Le patronage accordé par le gouvernement de la compagnie à l’éducation, exclusivement orientale était sans doute d’une politique sage et prévoyante. Aux premiers jours de la conquête, il était in dispensable de ménager les seuls sentimens violens des natifs, de témoigner par des actes que la poignée d’Européens à laquelle une fortune inouïe avait remis le sort de ces vastes contrées n’entendait pas substituer sa religion aux religions établies. L’avenir de la domination anglaise ne pouvait être assuré qu’à ce prix. Toutefois ce système soulevait une objection fondamentale : il propageait à plaisir des sciences et des religions également fausses, il se bornait en un mot à continuer, en le faisant toutefois moins bien, ce qu’avaient fait les empereurs de Dehli, et ce vice radical du système, les passions politiques et religieuses ne manquèrent pas de l’exploiter, comme un sujet redoutable d’accusation, dans toutes les luttes qui s’engagèrent contre l’ascendant de la compagnie des Indes.

Il existe en Angleterre une influence occulte, fatale en plus d’une circonstance à la fortune publique, mais toujours d’un grand poids dans les destinées du pays : c’est l’influence de ce parti moitié religieux, moitié politique, qui, de son quartier-général d’Exeter-Hall, inonde l’univers de ses missionnaires et de ses bibles polyglottes et au rabais. Habiles à exploiter les passions populaires, les saints devaient dès l’origine se poser en adversaires de la politique de l’honorable compagnie des Indes. Au renouvellement de la charte de la compagnie, en 1793, le représentant le plus considérable et le plus ardent des sociétés bibliques, M. Wilberforce, formula leurs exigences dans la question complexe de l’éducation publique et de la propagande chrétienne, en proposant au parlement d’obliger le gouvernement de la compagnie à entretenir des missionnaires chargés de répandre dans ses domaines les vérités chrétiennes. Le parlement n’accepta pas ces mesures trop hâtives, et le bill de M. Wilberforce fut rejeté à une immense majorité. Cet échec ne découragea pas les missions évangéliques, et leurs efforts pour prendre pied sur la terre promise de l’Inde furent couronnés d’un certain succès sous l’administration du marquis de Wellesley. Ce fut ce grand homme d’état qui le premier autorisa la distribution des traductions bibliques dans les domaines de la compagnie en disant « qu’un chrétien ne pouvait pas faire moins, et qu’un gouverneur anglais ne pouvait pas faire plus, » paroles marquées au triple sceau de la sagacité politique, du patriotisme et d’un véritable esprit religieux.

CONSIGNES À TRAITER =
A. D'après le texte sur la compagnie des Indes, répondez aux questions suivantes :
(i) À qui le système d'éducation orientale se contentait-il de faire suite, moins bien ?
(ii) En quelle année M. Wilberforce formula-t-il les exigences des sociétés bibliques devant le parlement ?
(iii) Sous l'administration de qui les missions évangéliques connurent-elles un certain succès ?
B. Dans le texte sur la compagnie des Indes, ramenez à une liste concise le paragraphe qui commence par « Il existe en Angleterre une influence occulte », en gardant ses faits principaux.

ENTRÉES EXTRAITES =
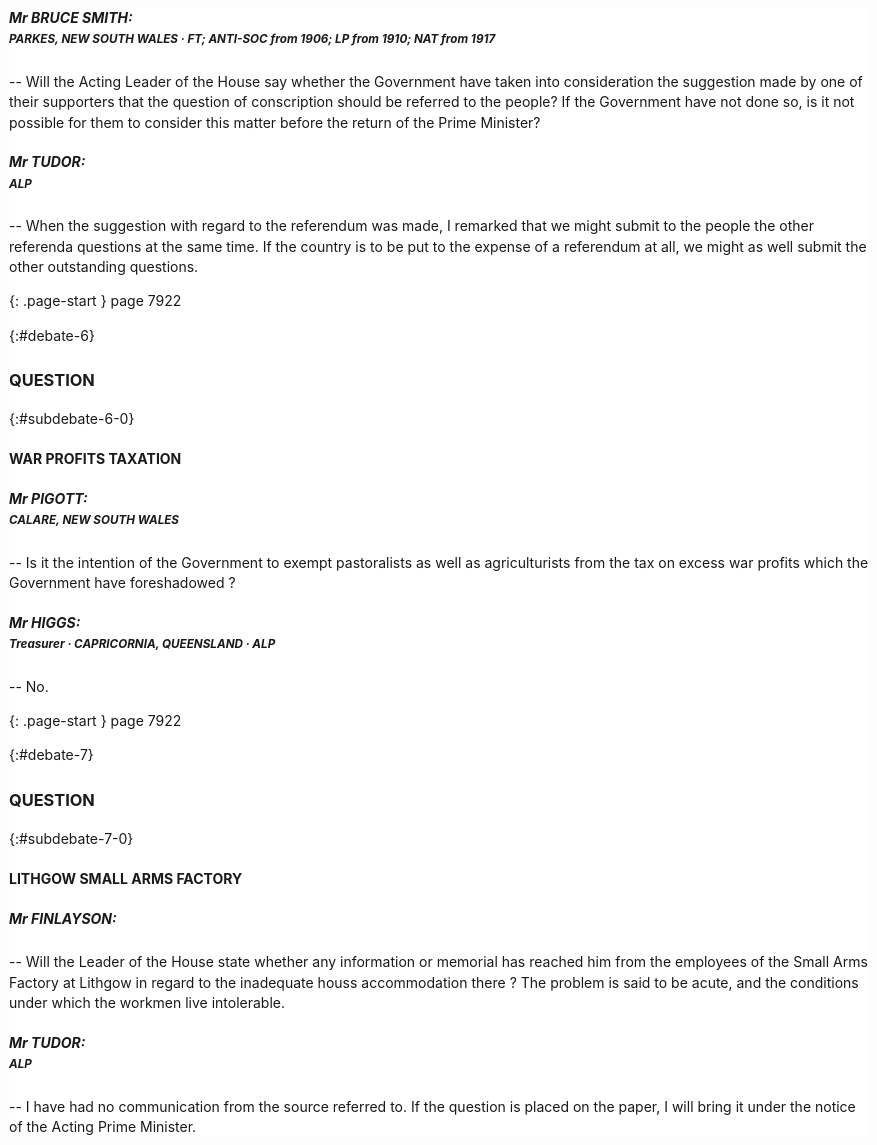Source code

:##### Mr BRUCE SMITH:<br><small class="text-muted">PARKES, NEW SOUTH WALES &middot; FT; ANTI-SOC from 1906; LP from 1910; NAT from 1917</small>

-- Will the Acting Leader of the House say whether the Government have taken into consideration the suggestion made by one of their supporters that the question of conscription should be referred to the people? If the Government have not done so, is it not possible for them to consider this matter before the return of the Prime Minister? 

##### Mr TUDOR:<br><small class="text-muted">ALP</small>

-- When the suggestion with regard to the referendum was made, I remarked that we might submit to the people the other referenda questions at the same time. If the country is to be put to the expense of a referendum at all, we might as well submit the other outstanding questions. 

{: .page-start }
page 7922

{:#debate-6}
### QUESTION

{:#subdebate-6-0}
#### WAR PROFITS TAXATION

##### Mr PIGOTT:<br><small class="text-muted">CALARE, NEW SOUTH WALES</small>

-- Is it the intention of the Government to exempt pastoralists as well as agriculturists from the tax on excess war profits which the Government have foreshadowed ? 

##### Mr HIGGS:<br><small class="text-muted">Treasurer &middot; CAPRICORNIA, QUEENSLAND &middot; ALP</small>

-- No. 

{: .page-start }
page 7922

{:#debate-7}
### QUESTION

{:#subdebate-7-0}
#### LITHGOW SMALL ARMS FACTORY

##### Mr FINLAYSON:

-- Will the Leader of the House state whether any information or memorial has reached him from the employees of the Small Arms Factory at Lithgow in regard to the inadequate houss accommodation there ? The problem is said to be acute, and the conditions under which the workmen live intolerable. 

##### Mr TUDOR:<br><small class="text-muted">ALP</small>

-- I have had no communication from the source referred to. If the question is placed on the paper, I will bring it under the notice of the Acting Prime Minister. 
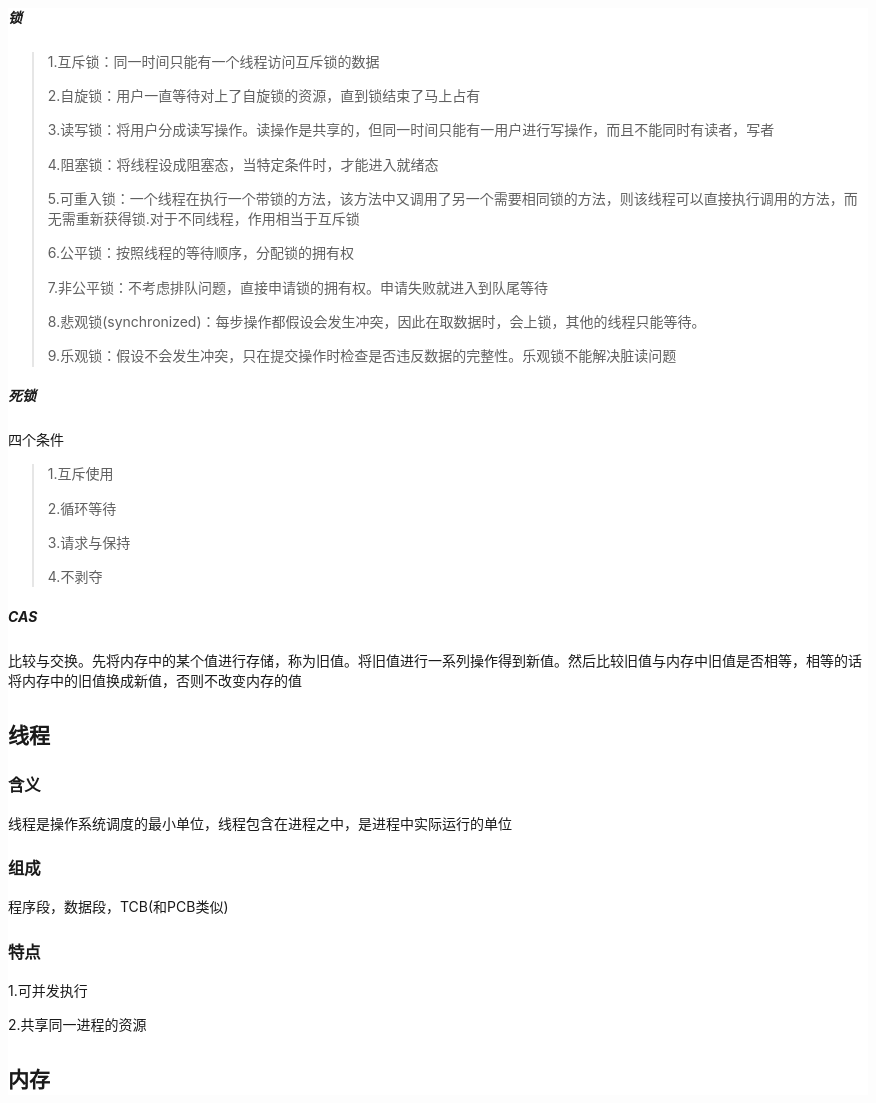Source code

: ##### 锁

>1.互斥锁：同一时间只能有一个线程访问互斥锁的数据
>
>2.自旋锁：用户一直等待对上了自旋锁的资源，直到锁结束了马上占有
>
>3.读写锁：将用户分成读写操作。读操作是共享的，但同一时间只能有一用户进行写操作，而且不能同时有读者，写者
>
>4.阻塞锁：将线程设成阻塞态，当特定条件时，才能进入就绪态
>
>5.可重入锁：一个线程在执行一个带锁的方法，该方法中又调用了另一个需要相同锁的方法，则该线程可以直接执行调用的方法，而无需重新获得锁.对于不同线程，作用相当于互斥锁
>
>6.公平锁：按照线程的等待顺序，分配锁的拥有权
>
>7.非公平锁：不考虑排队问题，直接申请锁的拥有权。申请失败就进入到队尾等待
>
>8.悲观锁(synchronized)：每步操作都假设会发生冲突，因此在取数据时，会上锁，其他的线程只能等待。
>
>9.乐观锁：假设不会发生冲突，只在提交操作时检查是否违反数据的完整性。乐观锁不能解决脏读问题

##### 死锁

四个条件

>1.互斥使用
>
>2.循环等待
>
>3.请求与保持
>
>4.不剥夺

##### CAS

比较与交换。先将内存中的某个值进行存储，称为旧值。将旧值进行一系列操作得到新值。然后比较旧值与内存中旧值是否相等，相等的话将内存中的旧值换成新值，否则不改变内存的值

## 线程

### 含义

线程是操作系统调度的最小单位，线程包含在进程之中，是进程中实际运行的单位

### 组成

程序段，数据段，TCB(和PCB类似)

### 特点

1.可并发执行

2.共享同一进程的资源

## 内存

--

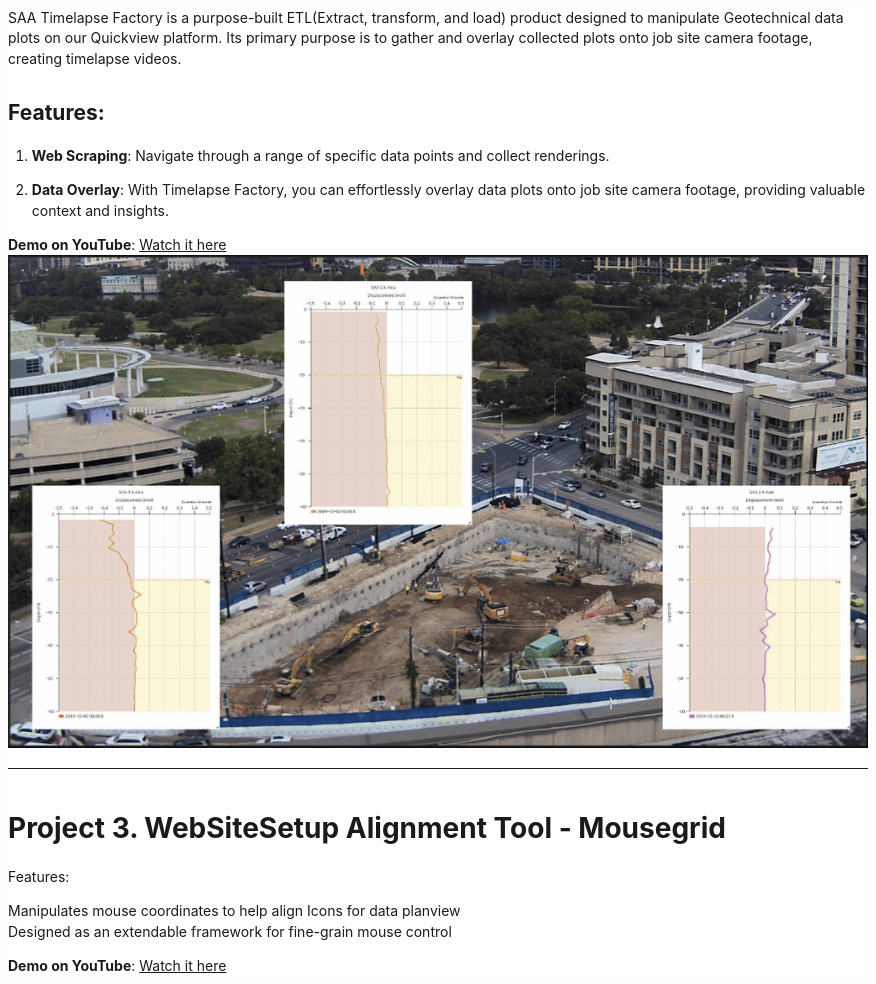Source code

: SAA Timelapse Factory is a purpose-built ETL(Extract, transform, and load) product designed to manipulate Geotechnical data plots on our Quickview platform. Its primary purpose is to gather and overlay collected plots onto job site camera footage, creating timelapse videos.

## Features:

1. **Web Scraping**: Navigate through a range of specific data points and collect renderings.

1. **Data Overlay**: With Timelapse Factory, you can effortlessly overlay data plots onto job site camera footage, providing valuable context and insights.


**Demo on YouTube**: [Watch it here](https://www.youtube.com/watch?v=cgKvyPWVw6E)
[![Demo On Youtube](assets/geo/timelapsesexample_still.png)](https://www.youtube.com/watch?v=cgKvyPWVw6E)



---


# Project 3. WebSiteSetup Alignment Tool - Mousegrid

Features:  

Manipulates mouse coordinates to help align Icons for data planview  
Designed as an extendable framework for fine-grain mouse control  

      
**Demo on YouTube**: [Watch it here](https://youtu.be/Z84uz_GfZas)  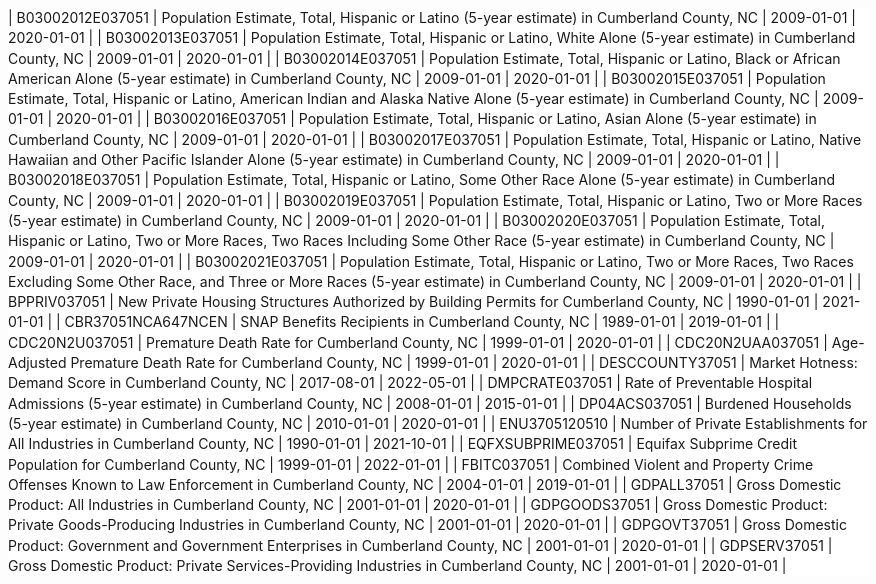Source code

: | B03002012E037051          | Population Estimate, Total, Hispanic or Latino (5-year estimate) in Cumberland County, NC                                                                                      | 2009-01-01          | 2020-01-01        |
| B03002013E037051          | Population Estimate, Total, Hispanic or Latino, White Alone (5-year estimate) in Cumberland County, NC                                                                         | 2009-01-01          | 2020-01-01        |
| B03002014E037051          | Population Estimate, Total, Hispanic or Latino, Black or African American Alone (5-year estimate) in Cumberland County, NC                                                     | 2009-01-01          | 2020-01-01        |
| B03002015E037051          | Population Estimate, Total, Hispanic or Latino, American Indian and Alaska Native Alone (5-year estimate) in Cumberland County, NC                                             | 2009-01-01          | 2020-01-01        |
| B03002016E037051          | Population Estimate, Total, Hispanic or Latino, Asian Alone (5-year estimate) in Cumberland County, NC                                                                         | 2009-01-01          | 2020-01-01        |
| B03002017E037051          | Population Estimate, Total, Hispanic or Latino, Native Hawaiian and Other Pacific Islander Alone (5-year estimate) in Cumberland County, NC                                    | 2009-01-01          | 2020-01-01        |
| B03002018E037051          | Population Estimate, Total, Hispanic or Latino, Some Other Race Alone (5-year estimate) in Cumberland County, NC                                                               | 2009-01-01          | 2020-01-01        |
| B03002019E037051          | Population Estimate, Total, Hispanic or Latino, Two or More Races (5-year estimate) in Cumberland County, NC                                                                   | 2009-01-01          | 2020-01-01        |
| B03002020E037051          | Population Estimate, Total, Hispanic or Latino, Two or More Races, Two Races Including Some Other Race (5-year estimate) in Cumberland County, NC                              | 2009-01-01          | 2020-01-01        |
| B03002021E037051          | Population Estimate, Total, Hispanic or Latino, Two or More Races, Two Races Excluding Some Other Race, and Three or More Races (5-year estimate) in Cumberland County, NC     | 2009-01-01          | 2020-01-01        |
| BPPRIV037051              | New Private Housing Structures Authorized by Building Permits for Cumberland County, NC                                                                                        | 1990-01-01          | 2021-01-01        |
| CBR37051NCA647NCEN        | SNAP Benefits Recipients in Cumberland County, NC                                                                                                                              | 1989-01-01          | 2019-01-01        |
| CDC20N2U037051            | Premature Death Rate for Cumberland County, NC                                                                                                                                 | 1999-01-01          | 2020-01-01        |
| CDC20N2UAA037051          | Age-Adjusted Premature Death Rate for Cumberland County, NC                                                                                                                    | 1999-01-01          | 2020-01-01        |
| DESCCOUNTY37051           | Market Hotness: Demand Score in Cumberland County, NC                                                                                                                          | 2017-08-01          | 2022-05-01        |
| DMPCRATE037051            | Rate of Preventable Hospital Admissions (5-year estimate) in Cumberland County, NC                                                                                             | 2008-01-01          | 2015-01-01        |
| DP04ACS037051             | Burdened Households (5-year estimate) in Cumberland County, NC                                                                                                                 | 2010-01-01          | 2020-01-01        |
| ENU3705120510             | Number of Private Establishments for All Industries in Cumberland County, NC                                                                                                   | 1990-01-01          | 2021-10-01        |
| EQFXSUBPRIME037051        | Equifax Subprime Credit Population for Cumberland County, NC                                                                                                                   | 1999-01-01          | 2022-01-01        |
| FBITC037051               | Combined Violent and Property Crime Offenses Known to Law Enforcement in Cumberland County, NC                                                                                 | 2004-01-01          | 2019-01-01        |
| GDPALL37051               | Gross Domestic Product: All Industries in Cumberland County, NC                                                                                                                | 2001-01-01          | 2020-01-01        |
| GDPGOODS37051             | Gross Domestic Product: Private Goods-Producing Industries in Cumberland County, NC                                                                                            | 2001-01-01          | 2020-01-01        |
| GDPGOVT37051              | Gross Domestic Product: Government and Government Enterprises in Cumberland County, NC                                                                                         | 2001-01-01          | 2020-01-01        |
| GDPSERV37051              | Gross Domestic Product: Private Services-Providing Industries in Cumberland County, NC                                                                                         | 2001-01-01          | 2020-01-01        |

RÉPONSES AUX CONSIGNES =
A.
(i) Aux empereurs de Dehli.
(ii) En 1793, lors du renouvellement de la charte de la compagnie.
(iii) Sous celle du marquis de Wellesley.

B.
- En Angleterre, un parti à la fois religieux et politique, établi à Exeter-Hall, diffuse dans le monde missionnaires et bibles polyglottes.
- Ses membres, les « saints », s'opposent dès l'origine à la politique de la compagnie des Indes.
- En 1793, au renouvellement de la charte, M. Wilberforce propose au parlement d'obliger la compagnie à entretenir des missionnaires chargés de répandre les vérités chrétiennes.
- Le parlement rejette ce bill à une immense majorité.
- Les missions évangéliques obtiennent un certain succès sous l'administration du marquis de Wellesley.
- Wellesley est le premier à autoriser la distribution des traductions bibliques dans les domaines de la compagnie.